Выбрать главу

Когда Мартин первый раз пришел в мастерскую и протянул мастеру свои часы (они встали после того, как он поковырялся в них ножичком), ему показалось, что он пришел к продавцу птиц. Отовсюду слышалось чириканье — то дробное, непрерывное, похожее на скрежет пилы по тонкой железке, то приглушенное, словно голос кукушки из тенистой рощи. А движение маятников в темных дуплах стенных часов (в маятниках отражалась пестрота улицы) напоминало ему мельканье ярких птичьих крыл.

Над головой этого сосредоточенного человека, похожего скорее на философа, чем на простого мастера, кружились секунды и минуты улетающего времени, их сменяли другие, чтобы пройти по праху того, что миг назад еще существовало.

Может, поэтому часовщик был так молчалив и замкнут.

Казалось, что во всем городе, где люди так легкомысленно растрачивали свое время с уверенностью полновластных хозяев, лишь он один понимал, как мало отведено человеку — один миг из вечности, горсть песка, неумолимо текущего между пальцами днем и ночью, ночью и днем…

Мартин любил эту мастерскую. В минуты раздумья он заходил просто поздороваться с мастером. Он подставлял лицо уносящемуся времени, космический ветер которого вырывался из–под каждой крышки, колесика и пружинки. В его еле уловимом свисте было какое–то предостережение, заставлявшее Мартина вздрагивать.

Бог весть почему здесь, в этом чужом засыпающем городе, с возносившимся над ним, как видение, Акрополем, Мартину вспомнилась старая мастерская возле городской почты. Наверно, не только улицы под балконом гостиницы, напоминавшие стрелки часов, воскрешали в нем впечатления юношеских лет. Нет, он думал о своем времени, что тоже утекло между пальцами, о той, может, совсем уже ничтожной горстке песка, что оставалась в его ладони.

* * *

Иногда они приплывали в какой–нибудь порт на рассвете. В зеленоватом тумане проступали мачты рыбацких суденышек, виднелись мокрые брезентовые полотнища, отливавшие жестяным блеском на твердых сгибах, покачивались шаланды, покрытые ржавчиной (а может, это был прилипший к ним мрак). На пристани, к которой подплывал пароход, темнели какие–то тюки. Виднелись груды ящиков, между ними мелькали силуэты людей, маленькие, едва заметные. Эти тени ждали, когда день вырвет их из мрака, из хаоса мачт и разбросанных грузов и придаст бодрость их шагам и голосам, отскакивающим от бортов пароходов и стен пакгаузов. Среди этих громад, казавшихся тяжелыми и ветхими — возможно, от тумана, — Мартин видел просветы, где широкие, как мосты, где узкие, как тропинки. В этих просветах то там то сям поблескивал огонь. Тени людей порой заслоняли его, и тогда пламя затухало, как если бы на него плеснули темной, безмолвной водой. Это в пекарнях на пристани разжигали печи.

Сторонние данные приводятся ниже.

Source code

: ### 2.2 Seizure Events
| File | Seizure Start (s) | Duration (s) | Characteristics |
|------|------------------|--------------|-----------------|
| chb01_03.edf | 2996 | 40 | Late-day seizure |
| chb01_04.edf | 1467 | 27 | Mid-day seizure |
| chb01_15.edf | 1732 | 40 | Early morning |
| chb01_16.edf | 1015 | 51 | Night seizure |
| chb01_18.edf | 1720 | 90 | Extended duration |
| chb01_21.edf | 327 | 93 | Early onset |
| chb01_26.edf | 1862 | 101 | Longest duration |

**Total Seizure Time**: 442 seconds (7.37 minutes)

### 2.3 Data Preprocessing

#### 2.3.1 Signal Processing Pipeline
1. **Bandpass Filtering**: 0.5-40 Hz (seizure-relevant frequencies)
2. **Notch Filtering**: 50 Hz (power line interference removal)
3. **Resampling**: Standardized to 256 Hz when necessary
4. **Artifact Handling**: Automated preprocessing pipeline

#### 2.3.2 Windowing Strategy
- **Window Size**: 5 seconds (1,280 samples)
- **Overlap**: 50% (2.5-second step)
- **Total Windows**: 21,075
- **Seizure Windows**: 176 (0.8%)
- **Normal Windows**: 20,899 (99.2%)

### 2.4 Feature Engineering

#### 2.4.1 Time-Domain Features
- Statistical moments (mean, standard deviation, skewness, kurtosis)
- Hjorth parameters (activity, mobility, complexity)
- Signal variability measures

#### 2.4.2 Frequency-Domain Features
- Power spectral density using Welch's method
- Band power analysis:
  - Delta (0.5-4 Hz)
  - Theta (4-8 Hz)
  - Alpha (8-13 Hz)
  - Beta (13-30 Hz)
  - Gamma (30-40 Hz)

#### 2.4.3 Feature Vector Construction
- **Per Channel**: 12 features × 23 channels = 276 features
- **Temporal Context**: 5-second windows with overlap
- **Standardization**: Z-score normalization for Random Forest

Во всех городах, куда они приплывали на рассвете, первым их встречал огонь пекарен. Раньше всех на свете, похоже, вставал хлеб. Воздух городов был еще тяжел от снов, а хлеб, обутый в запах далекой жатвы, уже сходил по обшарпанным сосновым доскам в печь, и потом, сидя в ней, грел свои круглые и мягкие, как у ребенка, щеки.

Когда–то в детстве Мартин любил ходить с матерью за хлебом в пекарню. Ему нравилось вдыхать запах поджаристого хлеба и смотреть на языки пламени, пляшущие за спиной булочника, на мать, как она нагибается к железной раме окошка и отсчитывает деньги. Она берет каравай, а Мартину представляется, что, встав поутру, мать с благоговейным смирением кланяется хлебу.

Может, потому, что они были связаны с дорогими воспоминаниями в его жизни, огни пекарен всегда вызывали у Мартина радость, прогоняли чувство одиночества, и даже по ночам грохочущие улицы в незнакомых городах не разъединяли его с людьми, которые спали, запершись, в своих домах. Запах хлеба внушал ему уверенность. Ему казалось: вот сейчас в предрассветном сумраке над заливом появится его мать с льняной скатертью в руках, расстелет ее и, поискав глазами сына, позовет его завтракать.